● WHAT TO DO: Down to the last line, repeat the entries exactly.

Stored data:
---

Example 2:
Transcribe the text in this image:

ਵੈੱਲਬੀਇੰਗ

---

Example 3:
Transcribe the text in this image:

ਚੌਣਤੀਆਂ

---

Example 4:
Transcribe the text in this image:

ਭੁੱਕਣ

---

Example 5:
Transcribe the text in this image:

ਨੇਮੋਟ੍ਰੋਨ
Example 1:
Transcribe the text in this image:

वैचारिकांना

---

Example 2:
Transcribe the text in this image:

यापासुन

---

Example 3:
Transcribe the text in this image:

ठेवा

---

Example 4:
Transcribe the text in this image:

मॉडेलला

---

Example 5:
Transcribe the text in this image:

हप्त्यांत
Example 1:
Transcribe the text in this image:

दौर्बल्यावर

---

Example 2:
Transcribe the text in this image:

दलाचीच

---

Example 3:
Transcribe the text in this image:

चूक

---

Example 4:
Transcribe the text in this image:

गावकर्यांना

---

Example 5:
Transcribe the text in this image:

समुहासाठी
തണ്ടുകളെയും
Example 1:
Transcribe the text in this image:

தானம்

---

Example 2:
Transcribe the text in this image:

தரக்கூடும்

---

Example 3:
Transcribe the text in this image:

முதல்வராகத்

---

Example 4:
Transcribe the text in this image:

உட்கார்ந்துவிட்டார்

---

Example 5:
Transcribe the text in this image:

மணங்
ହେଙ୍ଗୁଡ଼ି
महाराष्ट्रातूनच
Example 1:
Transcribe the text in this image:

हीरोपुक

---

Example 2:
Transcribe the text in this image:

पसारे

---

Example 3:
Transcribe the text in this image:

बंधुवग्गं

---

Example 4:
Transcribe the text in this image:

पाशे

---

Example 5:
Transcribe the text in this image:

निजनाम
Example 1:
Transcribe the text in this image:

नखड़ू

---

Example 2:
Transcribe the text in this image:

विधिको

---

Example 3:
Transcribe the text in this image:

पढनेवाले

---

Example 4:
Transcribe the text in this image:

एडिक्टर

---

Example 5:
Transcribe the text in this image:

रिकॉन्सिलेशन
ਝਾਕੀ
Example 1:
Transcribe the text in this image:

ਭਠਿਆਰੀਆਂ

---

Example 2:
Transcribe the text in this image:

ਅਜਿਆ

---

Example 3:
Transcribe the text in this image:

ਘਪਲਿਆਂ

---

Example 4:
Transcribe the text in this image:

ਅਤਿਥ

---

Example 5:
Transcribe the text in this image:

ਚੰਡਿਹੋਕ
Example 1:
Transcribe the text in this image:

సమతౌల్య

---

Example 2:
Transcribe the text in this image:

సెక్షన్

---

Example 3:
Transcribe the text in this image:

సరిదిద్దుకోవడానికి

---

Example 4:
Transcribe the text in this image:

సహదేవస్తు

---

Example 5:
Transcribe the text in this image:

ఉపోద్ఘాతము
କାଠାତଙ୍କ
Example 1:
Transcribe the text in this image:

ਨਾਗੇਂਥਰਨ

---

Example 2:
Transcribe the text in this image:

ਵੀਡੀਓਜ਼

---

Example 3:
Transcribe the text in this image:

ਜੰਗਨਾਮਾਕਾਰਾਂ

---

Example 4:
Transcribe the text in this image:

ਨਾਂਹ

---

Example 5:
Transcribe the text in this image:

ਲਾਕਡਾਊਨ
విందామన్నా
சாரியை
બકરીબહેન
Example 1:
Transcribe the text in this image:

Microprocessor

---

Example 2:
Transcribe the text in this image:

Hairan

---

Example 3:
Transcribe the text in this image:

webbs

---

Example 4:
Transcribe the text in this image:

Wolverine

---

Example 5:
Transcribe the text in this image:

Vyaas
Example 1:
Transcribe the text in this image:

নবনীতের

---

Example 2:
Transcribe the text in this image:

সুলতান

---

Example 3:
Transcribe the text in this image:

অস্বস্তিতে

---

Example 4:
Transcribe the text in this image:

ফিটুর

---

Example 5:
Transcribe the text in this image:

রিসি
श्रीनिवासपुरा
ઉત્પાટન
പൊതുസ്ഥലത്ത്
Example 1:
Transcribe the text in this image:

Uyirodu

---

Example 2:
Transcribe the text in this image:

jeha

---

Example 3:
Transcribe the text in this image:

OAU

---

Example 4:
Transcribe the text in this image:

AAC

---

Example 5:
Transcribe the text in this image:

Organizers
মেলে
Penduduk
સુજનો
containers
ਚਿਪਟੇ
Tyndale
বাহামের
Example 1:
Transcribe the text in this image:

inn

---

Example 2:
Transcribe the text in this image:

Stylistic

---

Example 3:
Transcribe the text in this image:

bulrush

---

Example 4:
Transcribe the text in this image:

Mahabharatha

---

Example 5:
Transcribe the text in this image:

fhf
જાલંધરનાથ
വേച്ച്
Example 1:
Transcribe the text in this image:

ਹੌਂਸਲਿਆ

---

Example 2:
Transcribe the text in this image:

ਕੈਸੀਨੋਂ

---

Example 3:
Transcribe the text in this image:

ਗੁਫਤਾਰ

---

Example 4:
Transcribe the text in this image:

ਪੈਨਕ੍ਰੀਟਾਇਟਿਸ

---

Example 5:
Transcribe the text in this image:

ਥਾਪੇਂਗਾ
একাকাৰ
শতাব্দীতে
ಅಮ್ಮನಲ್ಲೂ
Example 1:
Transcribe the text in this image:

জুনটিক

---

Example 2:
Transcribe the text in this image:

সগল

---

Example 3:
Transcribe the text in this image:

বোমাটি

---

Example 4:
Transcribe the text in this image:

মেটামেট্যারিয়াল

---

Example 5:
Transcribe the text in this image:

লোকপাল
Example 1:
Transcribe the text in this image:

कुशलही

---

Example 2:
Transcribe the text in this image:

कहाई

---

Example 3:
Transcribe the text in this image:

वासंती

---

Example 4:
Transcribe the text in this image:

● OUTPUT:
---

Example 2:
Transcribe the text in this image:

ਵੈੱਲਬੀਇੰਗ

---

Example 3:
Transcribe the text in this image:

ਚੌਣਤੀਆਂ

---

Example 4:
Transcribe the text in this image:

ਭੁੱਕਣ

---

Example 5:
Transcribe the text in this image:

ਨੇਮੋਟ੍ਰੋਨ
Example 1:
Transcribe the text in this image:

वैचारिकांना

---

Example 2:
Transcribe the text in this image:

यापासुन

---

Example 3:
Transcribe the text in this image:

ठेवा

---

Example 4:
Transcribe the text in this image:

मॉडेलला

---

Example 5:
Transcribe the text in this image:

हप्त्यांत
Example 1:
Transcribe the text in this image:

दौर्बल्यावर

---

Example 2:
Transcribe the text in this image:

दलाचीच

---

Example 3:
Transcribe the text in this image:

चूक

---

Example 4:
Transcribe the text in this image:

गावकर्यांना

---

Example 5:
Transcribe the text in this image:

समुहासाठी
തണ്ടുകളെയും
Example 1:
Transcribe the text in this image:

தானம்

---

Example 2:
Transcribe the text in this image:

தரக்கூடும்

---

Example 3:
Transcribe the text in this image:

முதல்வராகத்

---

Example 4:
Transcribe the text in this image:

உட்கார்ந்துவிட்டார்

---

Example 5:
Transcribe the text in this image:

மணங்
ହେଙ୍ଗୁଡ଼ି
महाराष्ट्रातूनच
Example 1:
Transcribe the text in this image:

हीरोपुक

---

Example 2:
Transcribe the text in this image:

पसारे

---

Example 3:
Transcribe the text in this image:

बंधुवग्गं

---

Example 4:
Transcribe the text in this image:

पाशे

---

Example 5:
Transcribe the text in this image:

निजनाम
Example 1:
Transcribe the text in this image:

नखड़ू

---

Example 2:
Transcribe the text in this image:

विधिको

---

Example 3:
Transcribe the text in this image:

पढनेवाले

---

Example 4:
Transcribe the text in this image:

एडिक्टर

---

Example 5:
Transcribe the text in this image:

रिकॉन्सिलेशन
ਝਾਕੀ
Example 1:
Transcribe the text in this image:

ਭਠਿਆਰੀਆਂ

---

Example 2:
Transcribe the text in this image:

ਅਜਿਆ

---

Example 3:
Transcribe the text in this image:

ਘਪਲਿਆਂ

---

Example 4:
Transcribe the text in this image:

ਅਤਿਥ

---

Example 5:
Transcribe the text in this image:

ਚੰਡਿਹੋਕ
Example 1:
Transcribe the text in this image:

సమతౌల్య

---

Example 2:
Transcribe the text in this image:

సెక్షన్

---

Example 3:
Transcribe the text in this image:

సరిదిద్దుకోవడానికి

---

Example 4:
Transcribe the text in this image:

సహదేవస్తు

---

Example 5:
Transcribe the text in this image:

ఉపోద్ఘాతము
କାଠାତଙ୍କ
Example 1:
Transcribe the text in this image:

ਨਾਗੇਂਥਰਨ

---

Example 2:
Transcribe the text in this image:

ਵੀਡੀਓਜ਼

---

Example 3:
Transcribe the text in this image:

ਜੰਗਨਾਮਾਕਾਰਾਂ

---

Example 4:
Transcribe the text in this image:

ਨਾਂਹ

---

Example 5:
Transcribe the text in this image:

ਲਾਕਡਾਊਨ
విందామన్నా
சாரியை
બકરીબહેન
Example 1:
Transcribe the text in this image:

Microprocessor

---

Example 2:
Transcribe the text in this image:

Hairan

---

Example 3:
Transcribe the text in this image:

webbs

---

Example 4:
Transcribe the text in this image:

Wolverine

---

Example 5:
Transcribe the text in this image:

Vyaas
Example 1:
Transcribe the text in this image:

নবনীতের

---

Example 2:
Transcribe the text in this image:

সুলতান

---

Example 3:
Transcribe the text in this image:

অস্বস্তিতে

---

Example 4:
Transcribe the text in this image:

ফিটুর

---

Example 5:
Transcribe the text in this image:

রিসি
श्रीनिवासपुरा
ઉત્પાટન
പൊതുസ്ഥലത്ത്
Example 1:
Transcribe the text in this image:

Uyirodu

---

Example 2:
Transcribe the text in this image:

jeha

---

Example 3:
Transcribe the text in this image:

OAU

---

Example 4:
Transcribe the text in this image:

AAC

---

Example 5:
Transcribe the text in this image:

Organizers
মেলে
Penduduk
સુજનો
containers
ਚਿਪਟੇ
Tyndale
বাহামের
Example 1:
Transcribe the text in this image:

inn

---

Example 2:
Transcribe the text in this image:

Stylistic

---

Example 3:
Transcribe the text in this image:

bulrush

---

Example 4:
Transcribe the text in this image:

Mahabharatha

---

Example 5:
Transcribe the text in this image:

fhf
જાલંધરનાથ
വേച്ച്
Example 1:
Transcribe the text in this image:

ਹੌਂਸਲਿਆ

---

Example 2:
Transcribe the text in this image:

ਕੈਸੀਨੋਂ

---

Example 3:
Transcribe the text in this image:

ਗੁਫਤਾਰ

---

Example 4:
Transcribe the text in this image:

ਪੈਨਕ੍ਰੀਟਾਇਟਿਸ

---

Example 5:
Transcribe the text in this image:

ਥਾਪੇਂਗਾ
একাকাৰ
শতাব্দীতে
ಅಮ್ಮನಲ್ಲೂ
Example 1:
Transcribe the text in this image:

জুনটিক

---

Example 2:
Transcribe the text in this image:

সগল

---

Example 3:
Transcribe the text in this image:

বোমাটি

---

Example 4:
Transcribe the text in this image:

মেটামেট্যারিয়াল

---

Example 5:
Transcribe the text in this image:

লোকপাল
Example 1:
Transcribe the text in this image:

कुशलही

---

Example 2:
Transcribe the text in this image:

कहाई

---

Example 3:
Transcribe the text in this image:

वासंती

---

Example 4:
Transcribe the text in this image:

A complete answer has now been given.